Page excerpt ▸
-- BEGIN --
# Getting Ready For Room Tuning Stage



## RossoDiamante (Aug 12, 2013)

I am in the midst of trying to finish my theater space. It is at the point where the shell is constructed, the wiring is done, and the stage with the baffle wall is nearly completed. Notwithstanding the fact that I'd have to take it all apart again to paint it, I could hook up all 7 speakers and 2 subwoofers right now and hit the button to get sound.

The big step that needs to get done between now and finishing is the acoustic tuning of the room. I have visions of 1" and 2" Linacoustic, bass traps, broadband absorbers, first reflection points, baffle walls, subwoofer placement, parametric equalizer, etc, etc, etc.

To support me in figuring this all out, I plan on using REW to measure things as I progress from this "naked" space to one that is "fully dressed" and ready to party. I have a laptop and a miniDSP UMIK-1 ready to go.
-- END --
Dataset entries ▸
-- BEGIN --
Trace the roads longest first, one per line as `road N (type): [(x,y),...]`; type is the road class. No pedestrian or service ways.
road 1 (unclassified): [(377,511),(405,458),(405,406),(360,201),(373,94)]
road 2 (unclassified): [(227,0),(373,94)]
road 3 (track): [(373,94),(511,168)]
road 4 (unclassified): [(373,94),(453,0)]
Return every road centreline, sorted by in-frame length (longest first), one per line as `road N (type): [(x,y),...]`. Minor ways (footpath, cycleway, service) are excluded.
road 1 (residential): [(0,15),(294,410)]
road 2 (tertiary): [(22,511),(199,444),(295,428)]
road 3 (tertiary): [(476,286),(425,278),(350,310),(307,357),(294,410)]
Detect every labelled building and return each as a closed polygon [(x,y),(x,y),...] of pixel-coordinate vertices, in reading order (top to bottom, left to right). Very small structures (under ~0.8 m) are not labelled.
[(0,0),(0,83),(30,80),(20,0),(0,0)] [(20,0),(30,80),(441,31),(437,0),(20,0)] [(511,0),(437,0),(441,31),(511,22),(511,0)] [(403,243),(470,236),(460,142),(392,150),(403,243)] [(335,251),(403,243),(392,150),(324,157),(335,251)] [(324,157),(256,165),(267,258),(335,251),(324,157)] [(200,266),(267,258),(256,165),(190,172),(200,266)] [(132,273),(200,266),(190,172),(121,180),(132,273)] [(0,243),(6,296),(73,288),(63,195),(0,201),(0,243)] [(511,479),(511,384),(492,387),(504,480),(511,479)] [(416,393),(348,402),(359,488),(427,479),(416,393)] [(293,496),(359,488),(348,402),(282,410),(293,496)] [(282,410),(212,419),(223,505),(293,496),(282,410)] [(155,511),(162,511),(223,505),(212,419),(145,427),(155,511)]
-- END --
Problem to solve ▸
From the room tuning post, quote everything from "I am in the" down to "etc, etc, etc.". The listing has no connection to the forum post about room tuning.

Task result ▸
I am in the midst of trying to finish my theater space. It is at the point where the shell is constructed, the wiring is done, and the stage with the baffle wall is nearly completed. Notwithstanding the fact that I'd have to take it all apart again to paint it, I could hook up all 7 speakers and 2 subwoofers right now and hit the button to get sound.

The big step that needs to get done between now and finishing is the acoustic tuning of the room. I have visions of 1" and 2" Linacoustic, bass traps, broadband absorbers, first reflection points, baffle walls, subwoofer placement, parametric equalizer, etc, etc, etc.